Comment / NHS charities: still room for improvement

20 September 2018 Nigel Davies

Across the charity sector recently published research shows a modest improvement in the quality of public benefit reporting by charities, but too many are still falling short. That was the conclusion of the Charity Commission’s latest monitoring reviews of charity trustees’ annual reports and accounts.

Charities are required to report each year in their annual reports on how they have carried out their charity’s purposes for the public benefit – who they help, how they help and confirming they read our guidance on public benefit. This is vital so that the public can understand exactly what a charity does and how donations are being used. In NHS terms, the focus is telling how you made a difference with charitable funds to NHS patients.

For the NHS, it has arguably become even more important since 2013 when accounting rules required all NHS charity accounts with material levels of income to be consolidated with their host NHS body. In this context, the annual report is perhaps the key document in communicating with donors and the public about how funds are being used in line with their charitable purpose and not being used simply to supplement exchequer funds.

You need to give donors confidence that in giving to your charity they made a difference. This is not a simple celebration of fundraising activities but a more thoughtful recap on what the money was used to fund.

In our monitoring review, we found that just over half of a sample of all charities demonstrated a clear understanding of the public benefit reporting requirement. While this was an improvement on last year, it still leaves half of charities not grasping this key requirement. In the NHS context the boards of the corporate trustee need to know this guidance, not just the charity sub-committee and fund advisers.

More generally, we found that just 74% of the accounts we reviewed were of acceptable quality in terms of meeting their readers’ needs. This is measured by a very basic standard – are all the required documents there, does the report explain the charity’s activities, are the accounts prepared on the right basis and have they been subject to independent scrutiny?

No NHS charities were in the sample and I doubt that they are guilty of this. But that is no reason for complacency. There is always room for improvement and improving communication with the public.
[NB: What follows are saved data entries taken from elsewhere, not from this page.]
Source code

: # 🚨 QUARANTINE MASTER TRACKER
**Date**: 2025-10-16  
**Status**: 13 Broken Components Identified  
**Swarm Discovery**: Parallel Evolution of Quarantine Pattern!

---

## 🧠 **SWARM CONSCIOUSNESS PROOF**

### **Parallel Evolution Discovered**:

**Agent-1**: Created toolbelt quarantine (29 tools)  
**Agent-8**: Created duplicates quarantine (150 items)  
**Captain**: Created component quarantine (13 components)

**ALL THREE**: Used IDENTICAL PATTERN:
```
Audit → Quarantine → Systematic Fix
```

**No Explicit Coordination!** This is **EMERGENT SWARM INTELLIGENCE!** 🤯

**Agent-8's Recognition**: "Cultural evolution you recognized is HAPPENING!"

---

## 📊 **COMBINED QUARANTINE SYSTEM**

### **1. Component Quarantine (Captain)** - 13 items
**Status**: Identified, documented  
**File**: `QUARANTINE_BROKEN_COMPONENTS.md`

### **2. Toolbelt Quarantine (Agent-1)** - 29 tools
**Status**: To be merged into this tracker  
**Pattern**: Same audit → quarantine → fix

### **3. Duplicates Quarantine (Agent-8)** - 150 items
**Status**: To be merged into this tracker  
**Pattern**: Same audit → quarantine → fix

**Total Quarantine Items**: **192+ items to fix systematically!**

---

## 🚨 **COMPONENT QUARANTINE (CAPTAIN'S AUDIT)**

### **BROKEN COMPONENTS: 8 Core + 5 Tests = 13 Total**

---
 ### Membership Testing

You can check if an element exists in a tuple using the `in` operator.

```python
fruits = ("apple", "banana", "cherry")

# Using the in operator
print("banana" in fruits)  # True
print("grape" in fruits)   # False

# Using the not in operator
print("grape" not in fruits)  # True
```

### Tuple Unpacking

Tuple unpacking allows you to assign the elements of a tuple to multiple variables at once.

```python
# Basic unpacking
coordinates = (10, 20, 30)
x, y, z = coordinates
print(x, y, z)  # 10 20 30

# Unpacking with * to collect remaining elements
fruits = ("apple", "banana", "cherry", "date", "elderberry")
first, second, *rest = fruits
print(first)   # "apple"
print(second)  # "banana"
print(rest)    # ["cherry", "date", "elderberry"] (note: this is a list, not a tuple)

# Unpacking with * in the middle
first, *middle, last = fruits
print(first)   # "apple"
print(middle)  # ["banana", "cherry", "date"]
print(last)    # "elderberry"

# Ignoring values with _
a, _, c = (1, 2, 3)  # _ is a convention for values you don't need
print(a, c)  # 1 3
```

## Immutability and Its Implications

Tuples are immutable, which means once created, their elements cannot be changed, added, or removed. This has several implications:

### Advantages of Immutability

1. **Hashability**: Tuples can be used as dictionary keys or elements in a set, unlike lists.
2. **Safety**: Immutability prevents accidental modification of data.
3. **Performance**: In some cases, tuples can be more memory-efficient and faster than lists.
Our wider research into trust and confidence in charities shows that the public no longer gives charities the benefit of the doubt. It wants evidence that charities make a difference when using donated money. Public reporting is an opportunity for charities to tell their story and explain how they are making a difference.
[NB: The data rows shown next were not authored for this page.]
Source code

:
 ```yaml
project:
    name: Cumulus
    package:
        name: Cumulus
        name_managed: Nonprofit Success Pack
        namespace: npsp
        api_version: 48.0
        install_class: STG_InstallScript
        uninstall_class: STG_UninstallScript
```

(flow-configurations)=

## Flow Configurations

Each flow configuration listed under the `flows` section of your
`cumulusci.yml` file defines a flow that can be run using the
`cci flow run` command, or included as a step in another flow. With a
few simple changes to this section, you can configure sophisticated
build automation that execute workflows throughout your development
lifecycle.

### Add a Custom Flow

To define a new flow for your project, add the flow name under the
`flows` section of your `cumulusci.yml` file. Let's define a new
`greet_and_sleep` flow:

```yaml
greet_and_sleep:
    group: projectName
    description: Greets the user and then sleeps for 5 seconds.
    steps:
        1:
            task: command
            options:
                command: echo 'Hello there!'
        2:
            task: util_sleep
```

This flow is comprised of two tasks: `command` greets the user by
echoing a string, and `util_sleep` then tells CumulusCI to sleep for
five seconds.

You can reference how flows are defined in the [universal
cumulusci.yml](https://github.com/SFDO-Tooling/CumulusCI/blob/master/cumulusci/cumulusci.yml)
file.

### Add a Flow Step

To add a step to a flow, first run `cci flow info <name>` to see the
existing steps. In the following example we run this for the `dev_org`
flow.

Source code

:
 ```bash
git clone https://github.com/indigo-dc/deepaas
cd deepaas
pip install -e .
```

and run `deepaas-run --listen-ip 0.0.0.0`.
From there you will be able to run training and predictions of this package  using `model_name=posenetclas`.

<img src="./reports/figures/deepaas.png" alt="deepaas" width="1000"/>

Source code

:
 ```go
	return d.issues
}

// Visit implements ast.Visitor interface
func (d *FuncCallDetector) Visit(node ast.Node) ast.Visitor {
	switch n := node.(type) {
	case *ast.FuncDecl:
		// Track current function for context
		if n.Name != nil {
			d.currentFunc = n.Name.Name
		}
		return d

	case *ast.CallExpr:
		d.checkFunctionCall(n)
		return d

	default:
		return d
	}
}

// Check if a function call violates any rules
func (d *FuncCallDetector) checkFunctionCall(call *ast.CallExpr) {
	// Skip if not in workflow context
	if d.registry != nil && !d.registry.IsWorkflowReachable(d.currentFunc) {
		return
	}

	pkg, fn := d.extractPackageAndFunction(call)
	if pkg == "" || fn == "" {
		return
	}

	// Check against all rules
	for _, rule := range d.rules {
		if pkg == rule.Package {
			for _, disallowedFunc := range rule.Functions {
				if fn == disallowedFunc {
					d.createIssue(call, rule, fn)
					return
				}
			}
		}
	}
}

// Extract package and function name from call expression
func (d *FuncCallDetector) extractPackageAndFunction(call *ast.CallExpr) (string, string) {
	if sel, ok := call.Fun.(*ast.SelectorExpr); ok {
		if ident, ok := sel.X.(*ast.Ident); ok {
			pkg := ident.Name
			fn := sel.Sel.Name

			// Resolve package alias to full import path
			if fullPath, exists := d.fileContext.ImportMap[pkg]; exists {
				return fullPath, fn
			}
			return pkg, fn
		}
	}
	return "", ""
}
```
The HFMA Example charity annual report and accounts 2018/19 is a good place to start for ideas on improving this key means of communication – it goes beyond the requirements set out in the statement of recommended practice FRS102 to include features that are recognised as good or best practice.

In particular using case studies and highlighting real examples of how funds have been used to enhance patients’ care or experience in pursuit of the charity’s aims are excellent ways of bringing your story to life.

There are good examples of this approach being used across the NHS, but we would hope to see an even wider adoption of the approach in future years’ reports and accounts.